Si à cet instant il lui semblait évident qu’il aurait tout donné pour que rien ne soit arrivé à leur village, il n’avait jamais sérieusement réfléchi à ce à quoi il aspirait. Devenir plus fort sans doute, tout comme Arch, mais à quel but ? Il y avait bien l’envie d’en apprendre davantage sur ses défunts parents, dont Armin avait toujours refusé de parler, mais elle ne faisait que s’estomper avec les années. Avait-il vraiment un objectif dans cette vie ? Peut-être s’était-il trop laisser porter jusqu’ici.

— Allez ! renchérit Jacob. Il y a bien quelque chose qui t’anime ? La gloire, la richesse ?

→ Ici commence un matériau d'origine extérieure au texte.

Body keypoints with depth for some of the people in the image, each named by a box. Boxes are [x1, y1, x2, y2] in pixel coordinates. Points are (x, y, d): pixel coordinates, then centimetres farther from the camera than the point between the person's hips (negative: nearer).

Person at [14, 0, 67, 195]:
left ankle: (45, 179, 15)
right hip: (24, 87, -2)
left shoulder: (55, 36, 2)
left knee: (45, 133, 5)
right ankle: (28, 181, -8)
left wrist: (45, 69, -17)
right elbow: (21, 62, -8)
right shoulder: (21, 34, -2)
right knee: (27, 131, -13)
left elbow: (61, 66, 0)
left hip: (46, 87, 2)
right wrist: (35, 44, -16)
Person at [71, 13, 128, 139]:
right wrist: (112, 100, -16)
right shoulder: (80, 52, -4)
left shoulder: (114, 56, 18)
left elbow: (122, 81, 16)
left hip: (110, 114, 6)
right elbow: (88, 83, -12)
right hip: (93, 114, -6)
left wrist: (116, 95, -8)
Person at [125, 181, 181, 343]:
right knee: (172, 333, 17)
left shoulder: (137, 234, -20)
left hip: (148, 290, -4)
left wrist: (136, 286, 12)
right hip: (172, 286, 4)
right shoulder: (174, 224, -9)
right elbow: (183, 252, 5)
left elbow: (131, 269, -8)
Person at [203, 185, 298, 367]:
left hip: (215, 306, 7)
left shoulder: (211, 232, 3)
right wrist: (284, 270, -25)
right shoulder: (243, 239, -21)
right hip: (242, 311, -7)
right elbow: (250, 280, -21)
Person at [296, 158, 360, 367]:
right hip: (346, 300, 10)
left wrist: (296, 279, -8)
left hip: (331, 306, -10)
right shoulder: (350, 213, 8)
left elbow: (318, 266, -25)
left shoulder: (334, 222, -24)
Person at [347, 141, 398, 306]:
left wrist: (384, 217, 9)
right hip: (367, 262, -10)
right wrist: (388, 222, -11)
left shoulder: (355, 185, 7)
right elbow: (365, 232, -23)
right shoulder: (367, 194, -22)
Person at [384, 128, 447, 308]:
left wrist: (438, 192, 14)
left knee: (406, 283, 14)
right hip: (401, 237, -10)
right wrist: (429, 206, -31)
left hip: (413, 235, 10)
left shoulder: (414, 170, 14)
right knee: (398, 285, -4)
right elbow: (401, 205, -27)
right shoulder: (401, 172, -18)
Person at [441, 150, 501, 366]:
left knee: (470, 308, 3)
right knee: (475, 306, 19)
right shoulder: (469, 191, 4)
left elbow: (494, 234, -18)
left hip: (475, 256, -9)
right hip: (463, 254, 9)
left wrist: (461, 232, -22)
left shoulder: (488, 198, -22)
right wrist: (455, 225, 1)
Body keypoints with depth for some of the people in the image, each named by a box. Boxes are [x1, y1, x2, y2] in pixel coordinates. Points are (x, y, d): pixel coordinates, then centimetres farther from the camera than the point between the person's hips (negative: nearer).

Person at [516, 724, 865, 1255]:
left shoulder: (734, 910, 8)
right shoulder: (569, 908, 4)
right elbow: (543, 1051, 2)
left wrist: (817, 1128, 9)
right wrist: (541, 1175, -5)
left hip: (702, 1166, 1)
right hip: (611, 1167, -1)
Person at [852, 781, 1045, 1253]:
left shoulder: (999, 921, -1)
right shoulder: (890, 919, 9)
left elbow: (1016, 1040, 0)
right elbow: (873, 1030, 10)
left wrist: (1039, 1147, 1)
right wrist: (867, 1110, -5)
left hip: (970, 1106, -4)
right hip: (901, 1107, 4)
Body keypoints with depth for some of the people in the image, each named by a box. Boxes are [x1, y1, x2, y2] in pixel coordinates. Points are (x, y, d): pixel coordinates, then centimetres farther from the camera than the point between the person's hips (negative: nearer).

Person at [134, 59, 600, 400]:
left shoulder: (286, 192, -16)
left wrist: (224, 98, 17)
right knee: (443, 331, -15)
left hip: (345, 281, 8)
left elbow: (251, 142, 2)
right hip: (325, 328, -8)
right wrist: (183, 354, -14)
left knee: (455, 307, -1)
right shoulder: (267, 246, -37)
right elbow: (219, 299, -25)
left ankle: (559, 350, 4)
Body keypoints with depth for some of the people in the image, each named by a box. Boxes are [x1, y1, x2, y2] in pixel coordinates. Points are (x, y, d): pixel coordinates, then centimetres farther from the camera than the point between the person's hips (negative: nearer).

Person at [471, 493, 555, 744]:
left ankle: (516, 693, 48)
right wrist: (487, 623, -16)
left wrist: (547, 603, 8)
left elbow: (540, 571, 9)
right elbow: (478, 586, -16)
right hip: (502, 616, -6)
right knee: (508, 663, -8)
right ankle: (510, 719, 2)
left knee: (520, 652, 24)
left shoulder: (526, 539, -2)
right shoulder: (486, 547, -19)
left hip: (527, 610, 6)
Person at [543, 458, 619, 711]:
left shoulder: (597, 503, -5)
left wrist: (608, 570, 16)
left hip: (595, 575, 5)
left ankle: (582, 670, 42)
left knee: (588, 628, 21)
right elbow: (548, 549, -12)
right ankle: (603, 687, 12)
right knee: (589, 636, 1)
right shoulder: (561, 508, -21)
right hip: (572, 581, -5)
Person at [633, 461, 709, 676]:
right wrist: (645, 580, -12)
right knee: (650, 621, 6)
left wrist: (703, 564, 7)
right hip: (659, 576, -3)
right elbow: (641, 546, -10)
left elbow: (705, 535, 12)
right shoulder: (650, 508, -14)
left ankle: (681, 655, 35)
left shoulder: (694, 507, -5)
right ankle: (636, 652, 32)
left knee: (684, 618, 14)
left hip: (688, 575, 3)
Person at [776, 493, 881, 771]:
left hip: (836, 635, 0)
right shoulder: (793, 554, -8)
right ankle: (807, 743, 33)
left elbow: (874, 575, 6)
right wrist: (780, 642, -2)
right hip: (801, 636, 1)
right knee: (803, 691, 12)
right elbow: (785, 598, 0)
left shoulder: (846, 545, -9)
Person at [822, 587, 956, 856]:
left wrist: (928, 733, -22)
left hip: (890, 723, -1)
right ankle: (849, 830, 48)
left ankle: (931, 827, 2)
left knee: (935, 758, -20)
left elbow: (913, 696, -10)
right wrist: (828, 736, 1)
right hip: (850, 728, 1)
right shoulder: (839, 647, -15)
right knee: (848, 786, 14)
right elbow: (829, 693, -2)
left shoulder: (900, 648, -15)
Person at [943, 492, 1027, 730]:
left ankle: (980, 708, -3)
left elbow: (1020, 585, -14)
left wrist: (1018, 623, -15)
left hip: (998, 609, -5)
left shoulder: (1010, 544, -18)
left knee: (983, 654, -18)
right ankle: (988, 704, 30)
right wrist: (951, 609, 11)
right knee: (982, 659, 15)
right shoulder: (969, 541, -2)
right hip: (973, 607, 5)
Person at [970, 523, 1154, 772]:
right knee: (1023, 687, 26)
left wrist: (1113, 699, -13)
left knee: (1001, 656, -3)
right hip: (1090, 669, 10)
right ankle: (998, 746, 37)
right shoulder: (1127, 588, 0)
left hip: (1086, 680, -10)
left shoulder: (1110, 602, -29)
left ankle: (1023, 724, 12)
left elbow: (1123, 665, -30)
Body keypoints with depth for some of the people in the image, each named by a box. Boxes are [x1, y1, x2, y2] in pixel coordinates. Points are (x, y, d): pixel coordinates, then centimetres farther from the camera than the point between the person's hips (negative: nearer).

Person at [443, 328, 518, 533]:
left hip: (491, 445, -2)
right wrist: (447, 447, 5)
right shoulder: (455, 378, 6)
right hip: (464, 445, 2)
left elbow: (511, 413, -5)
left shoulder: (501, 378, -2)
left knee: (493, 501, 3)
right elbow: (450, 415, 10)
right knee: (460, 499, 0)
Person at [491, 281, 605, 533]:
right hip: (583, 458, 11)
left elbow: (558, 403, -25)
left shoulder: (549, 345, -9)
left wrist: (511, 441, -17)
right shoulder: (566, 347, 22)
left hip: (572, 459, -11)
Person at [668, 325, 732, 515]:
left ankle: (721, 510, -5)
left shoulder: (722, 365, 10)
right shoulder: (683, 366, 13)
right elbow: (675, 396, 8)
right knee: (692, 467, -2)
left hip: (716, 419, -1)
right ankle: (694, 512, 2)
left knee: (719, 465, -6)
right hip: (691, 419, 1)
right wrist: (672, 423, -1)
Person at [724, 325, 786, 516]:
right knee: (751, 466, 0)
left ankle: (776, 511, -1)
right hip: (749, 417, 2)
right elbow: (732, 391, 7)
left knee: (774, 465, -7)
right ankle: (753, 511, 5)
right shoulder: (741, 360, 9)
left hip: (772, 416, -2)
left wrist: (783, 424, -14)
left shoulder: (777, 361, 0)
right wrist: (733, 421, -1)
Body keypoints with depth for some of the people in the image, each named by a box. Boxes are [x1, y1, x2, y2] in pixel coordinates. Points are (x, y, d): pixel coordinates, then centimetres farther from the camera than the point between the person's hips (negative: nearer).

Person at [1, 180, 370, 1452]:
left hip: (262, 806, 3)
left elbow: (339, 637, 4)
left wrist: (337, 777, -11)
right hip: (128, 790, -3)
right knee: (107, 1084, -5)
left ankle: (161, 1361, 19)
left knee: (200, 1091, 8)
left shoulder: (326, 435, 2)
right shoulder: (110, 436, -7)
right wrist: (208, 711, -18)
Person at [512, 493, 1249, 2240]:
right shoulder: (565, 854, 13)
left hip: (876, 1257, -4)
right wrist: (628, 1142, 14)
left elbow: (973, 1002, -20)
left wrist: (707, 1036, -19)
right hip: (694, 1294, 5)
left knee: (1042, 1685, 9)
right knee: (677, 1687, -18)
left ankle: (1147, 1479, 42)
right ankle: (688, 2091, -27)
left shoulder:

— Pas vraiment, pouffa Criss.

— Le cœur d’une jeune fille peut-être ? Ou celui d’un jeune-homme, après-tout, qui suis-je pour te juger ? Il faut savoir prendre ce que la vie nous donne.

Pris de court, Criss tourna machinalement la tête sur sa gauche en direction de ses camarades. Il resta ainsi quelques secondes à les regarder, hésitant.

— Pour reprendre tes propos, laissa-t-il finalement échapper, c’est compliqué…

— Oh… Je vois, oui. L’amour est un bien formidable remède, tout autant qu’il sait être un terrible poison.

Le musicien prit une nouvelle bouffée de fumée et lui offrit le réconfort d’une bonne accolade tandis que tous deux se laissaient aller une fois encore à la contemplation des étoiles.